59.
« Je suis venue cueillir des plantes pour ma grand-mère. »
Interrogée par Dorn, la jeune femme nous expliquait les raisons de sa présence. Elle
s’appelait Sanja et elle vivait en ville, mais elle visitait régulièrement sa grand-mère
qui vivait seule dans les bois. Cela me rappelait des souvenirs.
« Et elle vit vraiment seule ? Pas de voisins, pas de conjoint ? » demandai-je.
« Toute seule depuis des années. Les gens la trouvent bizarre, d’ailleurs. Mais tant
qu’ils la laissent tranquille, elle s’en fiche. »
« Et vous pensez qu’elle pourrait accueillir trois voyageurs le temps d’une nuit ou
deux ? »
Sanja hésita. Elle m’observa, puis observa Dorn et Ewald. Elle prit un temps de
réflexion avant de répondre.
« Je ne sais pas. D’un côté, je ne vous connais pas. De l’autre, vous ne semblez pas
menaçants… et puis, c’est exactement le genre de folie qui l’amuserait. »
« Vraiment ? » demanda Ewald, surpris.
« Oui. Elle est assez originale. »
« Elle a l’air intéressante », réagit Dorn.
Sanja sourit à cette réflexion. « Après tout pourquoi pas », murmura-t-elle pour elle-
même. « Je vais vous y mener. Mais d’abord… » Elle me regarda et me tendit sa main
ouverte. Je la regardai, perplexe.
« Vos armes. Ne croyez pas que je vais vous laisser menacer ma grand-mère », me
dit-elle.
« C’est de bonne guerre. »
Je lui confiai mon bâton de pèlerin. Elle prit aussi mon baluchon. Je remarquai
qu’elle faisait peu de cas d’Ewald et Dorn.
« Vous ne désarmez pas mes compagnons, aussi ? »
« Inutile », répondit-elle. « Tout à l’heure vous étiez le seul à m’avoir menacée.
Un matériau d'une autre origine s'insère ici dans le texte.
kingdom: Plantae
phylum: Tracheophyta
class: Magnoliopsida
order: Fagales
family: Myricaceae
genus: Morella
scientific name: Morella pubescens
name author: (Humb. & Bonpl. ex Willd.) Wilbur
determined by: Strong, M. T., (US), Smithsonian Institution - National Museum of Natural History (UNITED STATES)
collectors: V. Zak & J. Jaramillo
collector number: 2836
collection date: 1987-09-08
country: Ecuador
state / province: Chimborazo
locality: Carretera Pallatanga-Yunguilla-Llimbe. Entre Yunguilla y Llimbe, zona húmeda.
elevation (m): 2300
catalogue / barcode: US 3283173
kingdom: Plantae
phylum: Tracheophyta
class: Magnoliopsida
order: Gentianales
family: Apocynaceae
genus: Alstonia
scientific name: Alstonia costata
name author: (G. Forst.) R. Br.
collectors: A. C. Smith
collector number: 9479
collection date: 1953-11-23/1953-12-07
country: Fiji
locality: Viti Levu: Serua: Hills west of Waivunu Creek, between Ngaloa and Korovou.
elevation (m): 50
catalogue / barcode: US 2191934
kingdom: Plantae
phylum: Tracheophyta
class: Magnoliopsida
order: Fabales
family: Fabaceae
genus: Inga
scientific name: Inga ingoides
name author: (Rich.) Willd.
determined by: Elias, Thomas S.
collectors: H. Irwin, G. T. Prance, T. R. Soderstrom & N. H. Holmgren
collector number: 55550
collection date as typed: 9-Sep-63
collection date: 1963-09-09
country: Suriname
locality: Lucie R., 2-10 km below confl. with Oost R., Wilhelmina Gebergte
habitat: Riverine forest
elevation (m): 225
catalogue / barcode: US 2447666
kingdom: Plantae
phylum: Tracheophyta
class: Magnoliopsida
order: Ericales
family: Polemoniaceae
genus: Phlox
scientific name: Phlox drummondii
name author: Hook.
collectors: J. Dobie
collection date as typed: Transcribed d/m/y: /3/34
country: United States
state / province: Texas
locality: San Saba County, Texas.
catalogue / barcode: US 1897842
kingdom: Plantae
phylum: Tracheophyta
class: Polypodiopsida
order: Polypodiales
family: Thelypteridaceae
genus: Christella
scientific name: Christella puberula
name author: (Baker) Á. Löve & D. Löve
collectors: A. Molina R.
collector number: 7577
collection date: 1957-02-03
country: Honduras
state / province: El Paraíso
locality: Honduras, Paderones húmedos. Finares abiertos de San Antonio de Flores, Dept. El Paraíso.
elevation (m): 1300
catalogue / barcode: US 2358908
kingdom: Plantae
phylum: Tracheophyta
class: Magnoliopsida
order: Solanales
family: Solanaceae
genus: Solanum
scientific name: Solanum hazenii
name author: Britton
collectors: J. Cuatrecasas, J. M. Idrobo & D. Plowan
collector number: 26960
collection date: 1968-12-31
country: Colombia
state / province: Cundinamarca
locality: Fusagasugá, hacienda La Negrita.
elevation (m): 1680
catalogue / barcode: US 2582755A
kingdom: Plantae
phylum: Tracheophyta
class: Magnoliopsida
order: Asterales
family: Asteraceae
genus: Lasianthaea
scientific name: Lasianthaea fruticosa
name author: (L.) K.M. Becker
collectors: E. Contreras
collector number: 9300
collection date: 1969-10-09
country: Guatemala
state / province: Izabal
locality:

Eux
s’étaient cachés. J’en déduis que vous êtes le seul à savoir vous battre et à être armé. »
Elle regarda mon vieux bâton de pèlerin et ajouta : « enfin si on peut appelez ça une
arme. »
Perspicace, le petite.
« Franchement, ça s’annonce passionnant », me chuchota Dorn, enthousiaste.